Where ugly people with ugly hearts lead ugly lives,
believing otherwise.
Though, we are not to blame.
We were brought up like this.
There are complications with the human condition and so forth.

Such that judgement passes through the hallways of irony
Even as it turns and faces a higher plane
Or self-reflexively stoops to put on its
mask of metaphor

Thread the meanings with your needle-eye
If you so wish, and give me credit
For more than I lie

I am sometimes very content—perhaps
too absorbed to even be grateful
Until a wall drops before my dance
That I realise the larger prison I was in.

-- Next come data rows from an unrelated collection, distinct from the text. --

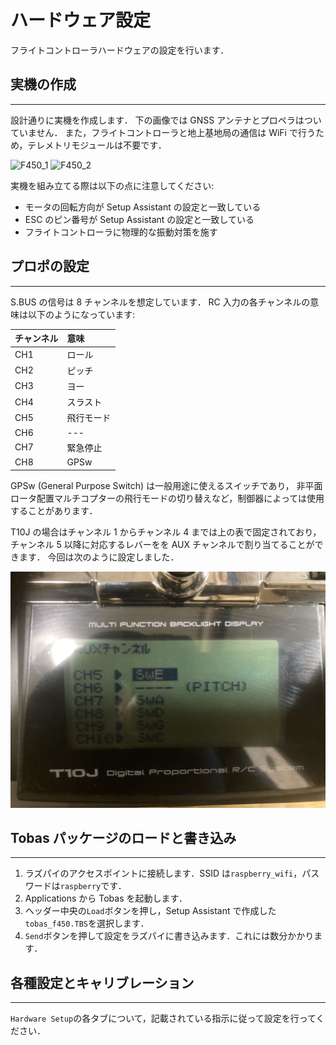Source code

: # ハードウェア設定

フライトコントローラハードウェアの設定を行います．

## 実機の作成

---

設計通りに実機を作成します．
下の画像では GNSS アンテナとプロペラはついていません．
また，フライトコントローラと地上基地局の通信は WiFi で行うため，テレメトリモジュールは不要です．

<!-- Navio2のような詳細な手順 -->
<!-- cf. https://docs.emlid.com/navio2/hardware-setup/ -->
<!-- cf. https://docs.emlid.com/navio2/ardupilot/typical-setup-schemes/ -->

<img src="../resources/hardware_setup/f450_1.png" alt="F450_1" width="49%"> <img src="../resources/hardware_setup/f450_2.png" alt="F450_2" width="49%">

実機を組み立てる際は以下の点に注意してください:

- モータの回転方向が Setup Assistant の設定と一致している
- ESC のピン番号が Setup Assistant の設定と一致している
- フライトコントローラに物理的な振動対策を施す

## プロポの設定

---

S.BUS の信号は 8 チャンネルを想定しています．
RC 入力の各チャンネルの意味は以下のようになっています:

| チャンネル | 意味       |
| :--------- | :--------- |
| CH1        | ロール     |
| CH2        | ピッチ     |
| CH3        | ヨー       |
| CH4        | スラスト   |
| CH5        | 飛行モード |
| CH6        | ---        |
| CH7        | 緊急停止   |
| CH8        | GPSw       |

GPSw (General Purpose Switch) は一般用途に使えるスイッチであり，
非平面ロータ配置マルチコプターの飛行モードの切り替えなど，制御器によっては使用することがあります．

T10J の場合はチャンネル 1 からチャンネル 4 までは上の表で固定されており，
チャンネル 5 以降に対応するレバーをを AUX チャンネルで割り当てることができます．
今回は次のように設定しました．

![aux_channel](resources/hardware_setup/aux_channel.png)

## Tobas パッケージのロードと書き込み

---

1. ラズパイのアクセスポイントに接続します．SSID は`raspberry_wifi`，パスワードは`raspberry`です．
1. Applications から Tobas を起動します．
1. ヘッダー中央の`Load`ボタンを押し，Setup Assistant で作成した`tobas_f450.TBS`を選択します．
1. `Send`ボタンを押して設定をラズパイに書き込みます．これには数分かかります．

## 各種設定とキャリブレーション

---

`Hardware Setup`の各タブについて，記載されている指示に従って設定を行ってください．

Yet I am content for quiet nights like this
As I retreat to the tabula rasa of what was once me
Leaving clues for those with a penchant for
dissecting the poet according to her life
her whims, her innumerable idiosyncrasies

Only to essentialise and shrink
a person down to one
singular
identity.

This Night is Not Solely Ours to Savour

It’s 11.53pm in Rzeszów Główny
My friend smokes a cigarette
While I queue for stale fries
at the only shop that prostitutes itself
in this godforsaken hour.

An unshaven, homeless Frenchman approaches us
Making sexist, sexual gestures at us,
he turns mute when I borrow his native tongue.
“Vous venez quelle ville? En France…”
We smile, offer him a fry, ride
in the coaster car of his drunken wonderland

this night is not solely ours to savour

The image of smoke that encircles her tousled hair
draws castigating glances
from the native travellers
–even the shifty-looking ones–
who must be thinking “Shanghai Trash.”

But an air of nihilism
always comes in handy
in a foreign land
that marks and protects us as Untouchables — fearless
travellers of the night
Even as we wonder
where the fuck we are
In which part of this ancient and faraway land
That has not donned
the sensational veil that makes horror
digestible

We discuss what we love -and hate- about Literature
In a cabin all to ourselves
Fall into the arms of the night
whose lullaby is shrieks of
steel grating tracks
and the howling of cold, dusty winds

Rudely awoken by 2 Polish soldiers
Who barge into our cabins
with the authority of camouflage prints
Stare at us like illegal immigrants,
execute the one-over as they scan our passports,
Mesmerised by American visas, Ireland, Britain, Hong Kong…
The marks that tell them they can never be too careful
With these stowaways, even though they look like
Earnest Chinese Dolls
who, wait – what business could they have in this decrepit town

the tourism bureau has pledged to ignore

I peer out into beyond
the dust of the carriage windows – squint through
its frames which outline my view
To see blinking specks of orange, blue
the night
that calls out from afar
doesn’t want its SOS answered.

Comments: This poem was written while I was backpacking with my friend in Poland, passing by a town that is 1-2 hours away from Kraków.